Forecasting household incomes, while significantly influenced by GDP, is also a function of the share of GDP the worker receives in wages. Globally, this share of productivity that reaches the worker is a function of the supply of labour, accumulated Fixed Capital Investment per worker (capital investment behind the worker), and education standards. If there are a large number of poorly educated people looking for work and there is a high capital investment to support them, then the share of productivity that reaches the worker is low.

This is because the worker’s ability to negotiate a greater share of the benefit of their labour is constrained. Conversely, in a well-educated society with a slow-growing, or even declining, labour force, the need to pay higher wages is greater, and as a result, private consumption is a greater proportion of GDP.

In the case of China, although the overall education standard is relatively middle-level by global standards, it is improving rapidly. In terms of the supply of labour, this is still positive in urban China but the rate of growth is slowing, and labour supply is declining in the rural areas. Both these trends would argue for the share of GDP paid out in wages to increase, and the model reflects that. However, as discussed later in the chapter on household incomes, China is unusual because it currently distributes a very low proportion of its productivity back to its workers at 58% in wages.

The combination of these factors means that China will have to move away from its present position, where only 38% of its GDP ends up in private consumption. From a ‘balanced economy’ point of view, it needs to increase to a higher level. The question is, what level? Two constraints are operating here. It cannot grow to the point where the wage is 100% of productivity. Also, if the share of productivity that goes to the worker increases too much, then the return on investment drops and that reduces future investment (and productivity).

A rationale is developed for a most likely and optimistic case and this is explained in detail in the Section Eight on GDP growth. The current version released by Global Demographics’ Ltd assumes the Wage Component of GDP per worker will reach 70% by 2037.
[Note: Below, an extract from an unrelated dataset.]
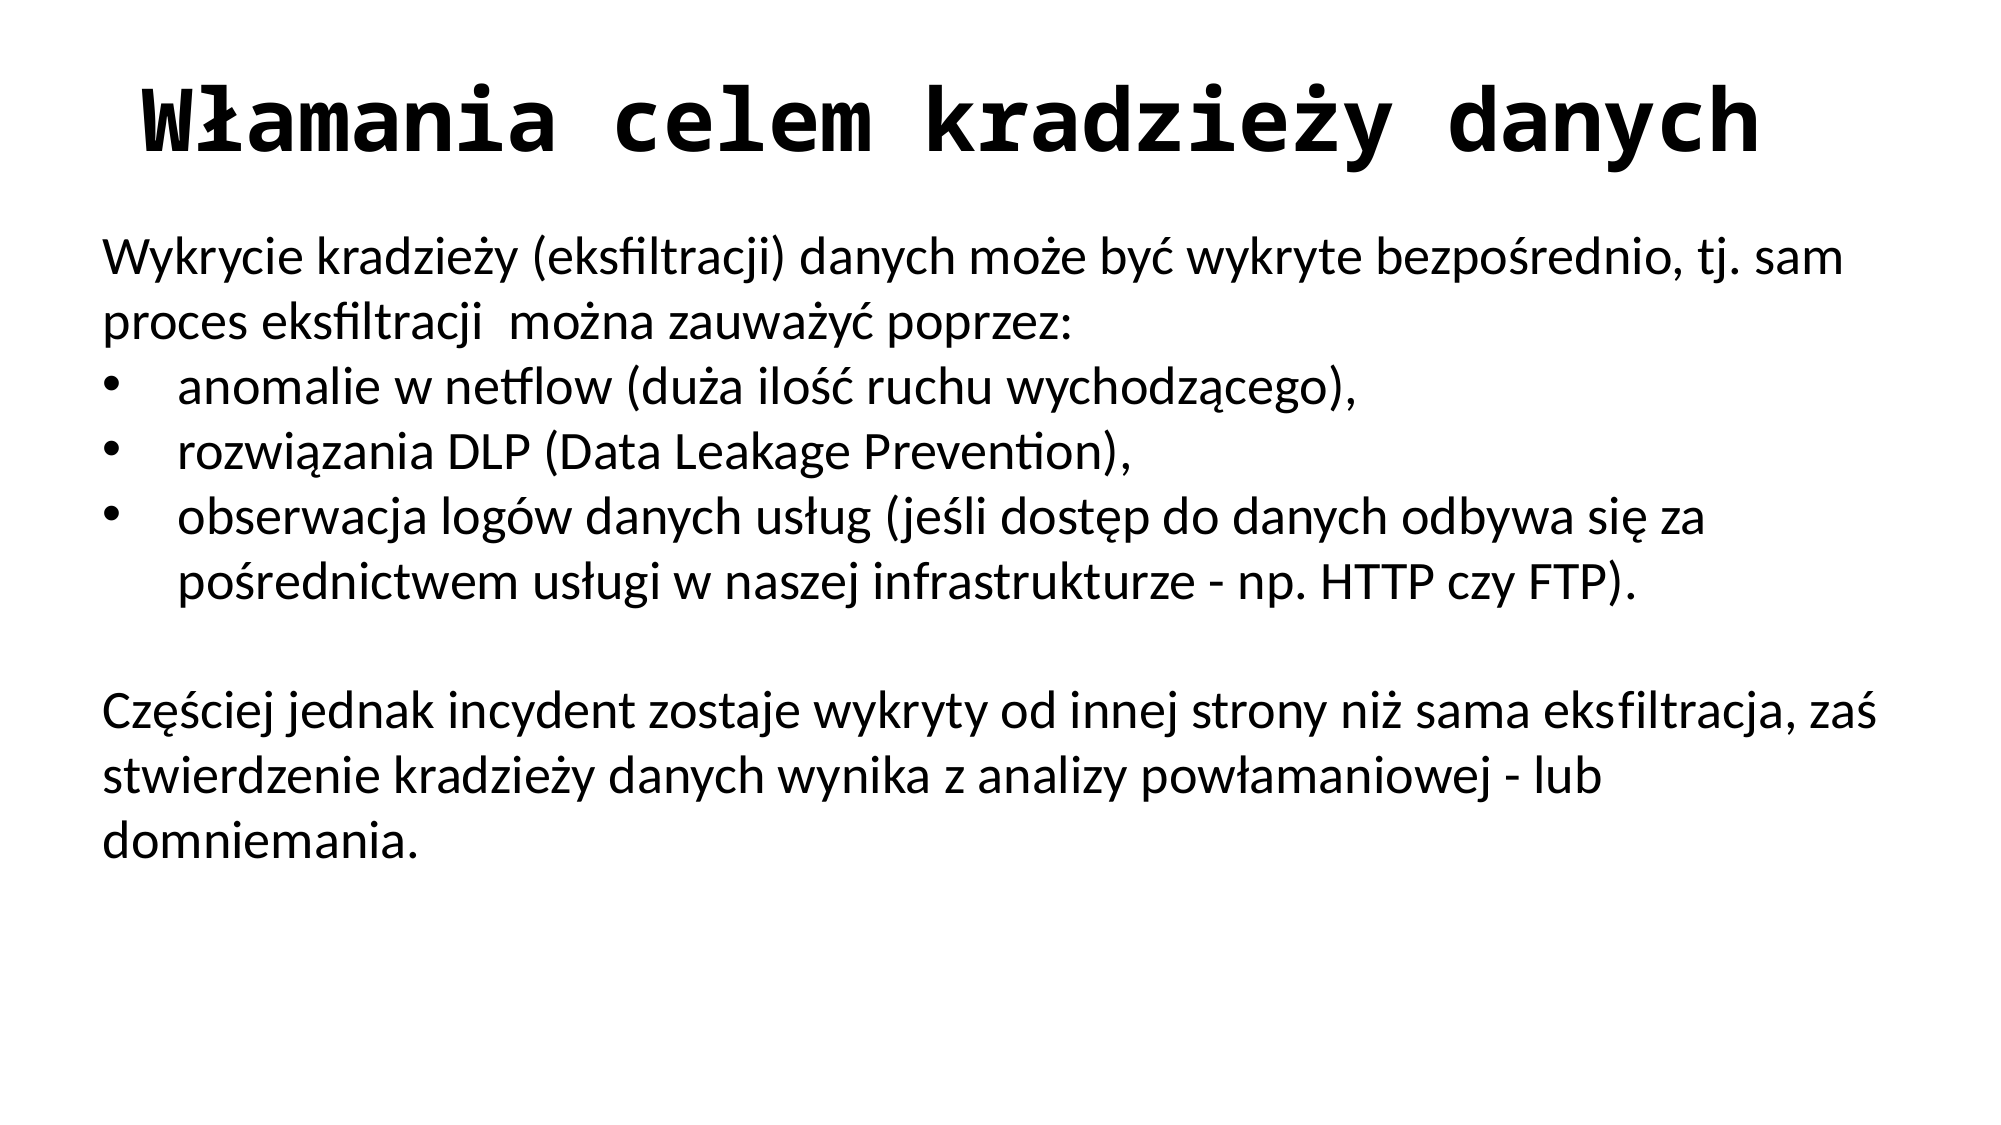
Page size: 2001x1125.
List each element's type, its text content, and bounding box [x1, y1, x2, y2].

text_box Włamania celem kradzieży danych [126, 68, 1882, 178]
text_box Wykrycie kradzieży (eksfiltracji) danych może być wykryte bezpośrednio, tj. sam proces eksfiltracji można zauważyć poprzez: anomalie w netflow (duża ilość ruchu wychodzącego), rozwiązania DLP (Data Leakage Prevention), obserwacja logów danych usług (jeśli dostęp do danych odbywa się za pośrednictwem usługi w naszej infrastrukturze - np. HTTP czy FTP). Częściej jednak incydent zostaje wykryty od innej strony niż sama eksfiltracja, zaś stwierdzenie kradzieży danych wynika z analizy powłamaniowej - lub domniemania. [88, 212, 1932, 878]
The average Wage multiplied by the number of workers per household gives the average household income for the county.

The average propensity to save, pay taxes and spend by income is published in the annual Household Income and Expenditure Report and the trends in that are used to forecast forward by income level. The distribution of households by income (and their spending patterns by income) as reported in the Household Income and Expenditure Survey is then used to estimate the distribution of households around the average. The model is structured such that average household income minus savings minus tax gives an average expenditure per household, which, when multiplied by the number of households, equals the Private Consumption Expenditure share of GDP. ( A helpful sanity check).
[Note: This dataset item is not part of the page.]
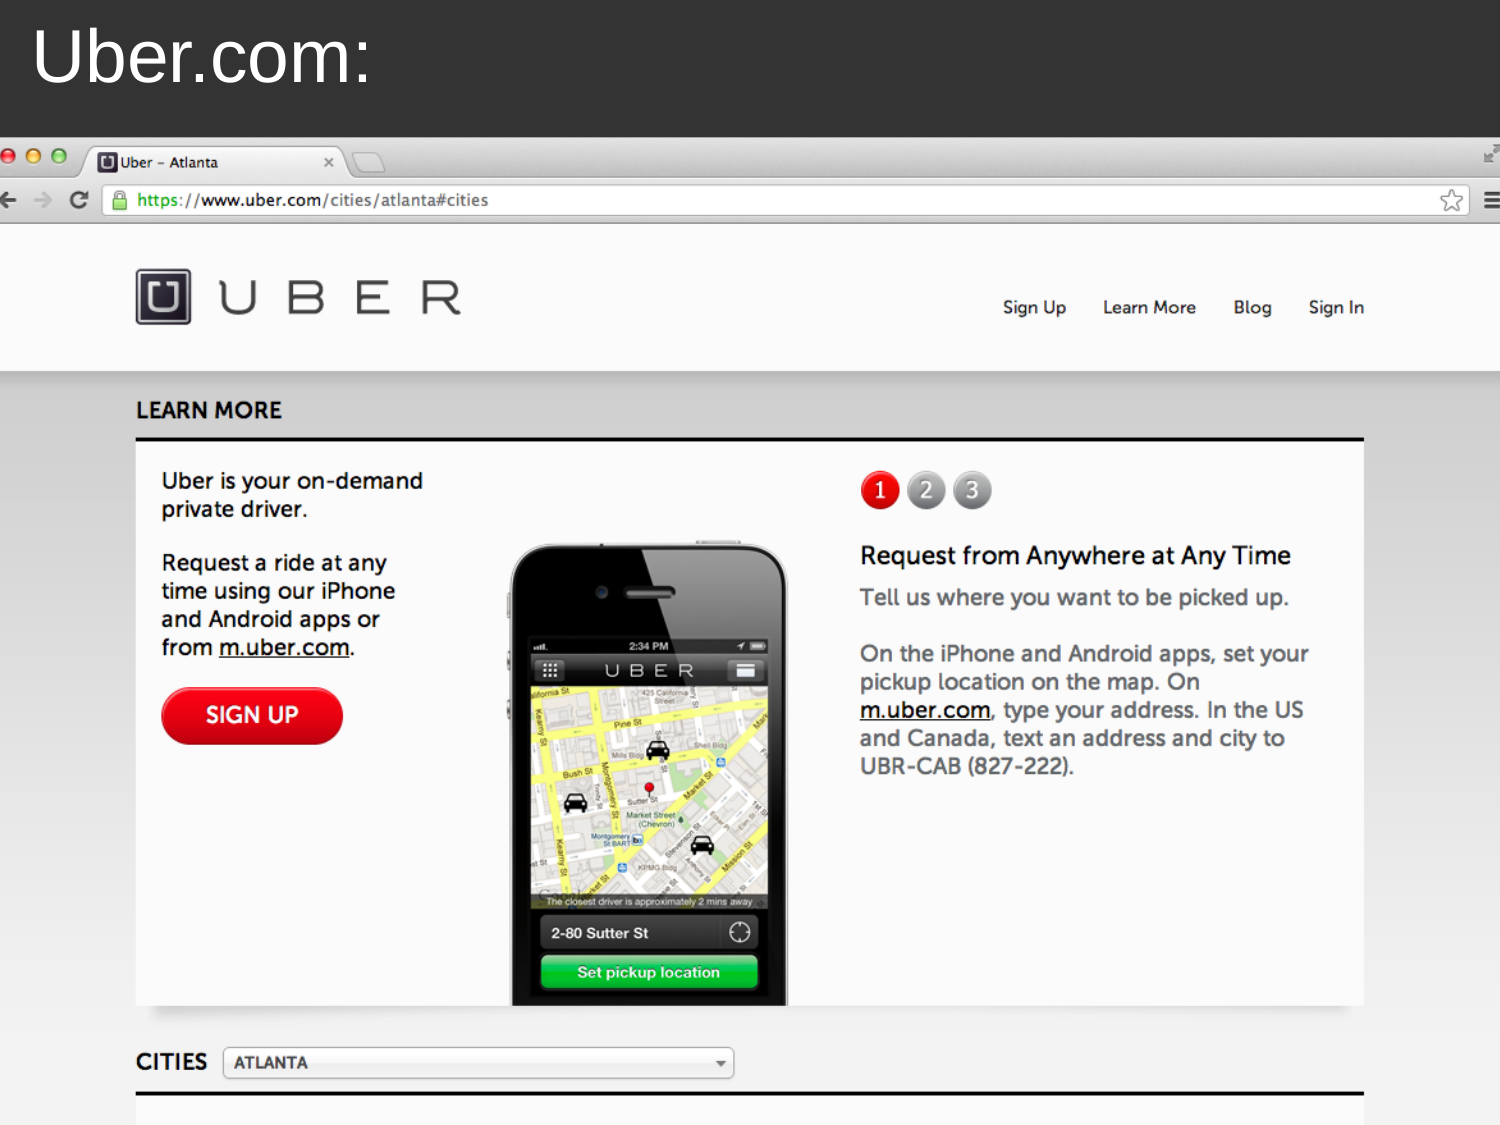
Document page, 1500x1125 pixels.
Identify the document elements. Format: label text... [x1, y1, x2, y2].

picture [0, 87, 1500, 1125]
text_box Uber.com: [0, 0, 1500, 84]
While clearly, it is possible to challenge any such methodology. Global Demographics Ltd believe that this probably gives a reasonable estimate of the average household income in future years and the distribution of households around the mean. The NBS Household Income and Expenditure Survey potentially has errors in underreporting income. Still, there are probably no systematic errors in the distribution around the mean or the savings or tax rates by reported income level. Of course, there will be some, but the Household Income and Expenditure Survey is probably the most reliable data on the shape of the distribution.

It is fortunate that in the case of China, private consumption expenditures are published separately for urban and rural households by province, and at the county level, the net value added is also published, which is a version of GDP. Using these additional pieces of information, it is possible to estimate household incomes down to the city level and the distribution of households around the mean.

The final stage of the forecast model is household expenditure, and this uses the relationships evident in the Household Income and Expenditure Survey. Specifically, we look at the propensity to spend on each of 42 categories of consumption by household income level. Again, this data is published by region and provides a good statistical framework to model and use for forecasting purposes.